On Sunday, July 1, my friend Diego Andres invited me and some others to go to his hometown, Calarcá, and see the town’s anniversary festivities with him and his family. Calarcá is a town just outside of Armenia. It was my first time outside the city since my arrival, and it was awesome!
- Hanging out with Diego’s family during the celebration was probably the best part. Not only are they all lovely and welcoming people, but also just seeing them together as a family was very comforting – even amid the hullabaloo of the celebrations. Big thanks to Diego and his family for their hospitality! See the photo of Diego’s family below. Not pictured are Diego’s aunt, uncle, grandma and other relatives. I’m kicking myself now for not taking a picture with the whole group…

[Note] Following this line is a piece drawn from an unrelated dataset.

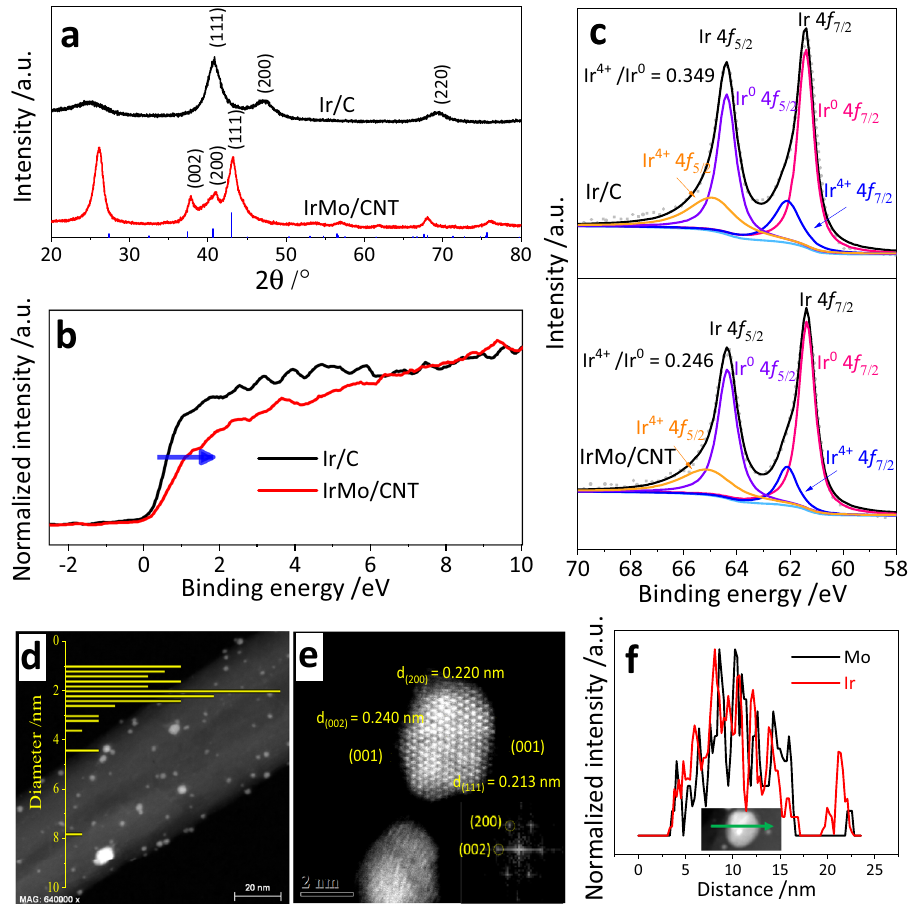
Fig.2|Physicalcharacterization.a XRDpatterns.Theblueverticallineshowsthe PDF of IrMo 25 . b Valance band spectra. c Ir 4 f XPS spectra. d HAADF/STEM image. The inserted bar graph shows the NPs size distribution for IrMo. e Atomic-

- Driving from Armenia (where I live) to Calarcá was an experience in itself. The roads connecting Armenia and Calarcá wind through the hills. As you drive, you pass rivers, coffee crops, cows. It’s beautiful. I don’t have pictures, unfortunately, because the road was so windey that by the time I was able to peer around the bend in the road and see the view, we were already around another bend!
- I finally had an excuse to wear my poncho! My friends showed me how to wear it in the cool way, aka, not like Juan Valdez. Instead they fold it and wear it like a scarf. See below.
- The jeep parade was so interesting. While Jeeps are an iconic American car, they have also become a symbol of Colombian culture and history. The U.S. apparently sold a bunch of military-grade Jeeps to Colombia after WWII, and the farmers began using them to haul massive amounts of cargo – coffee bean, bananas, etc. Now, the good people of Calarcá load up Jeeps and parade them through town once a year. The parade of Jeeps is called a Yipao. They also sup up the Jeeps to be able to do wheelies. It’s crazy!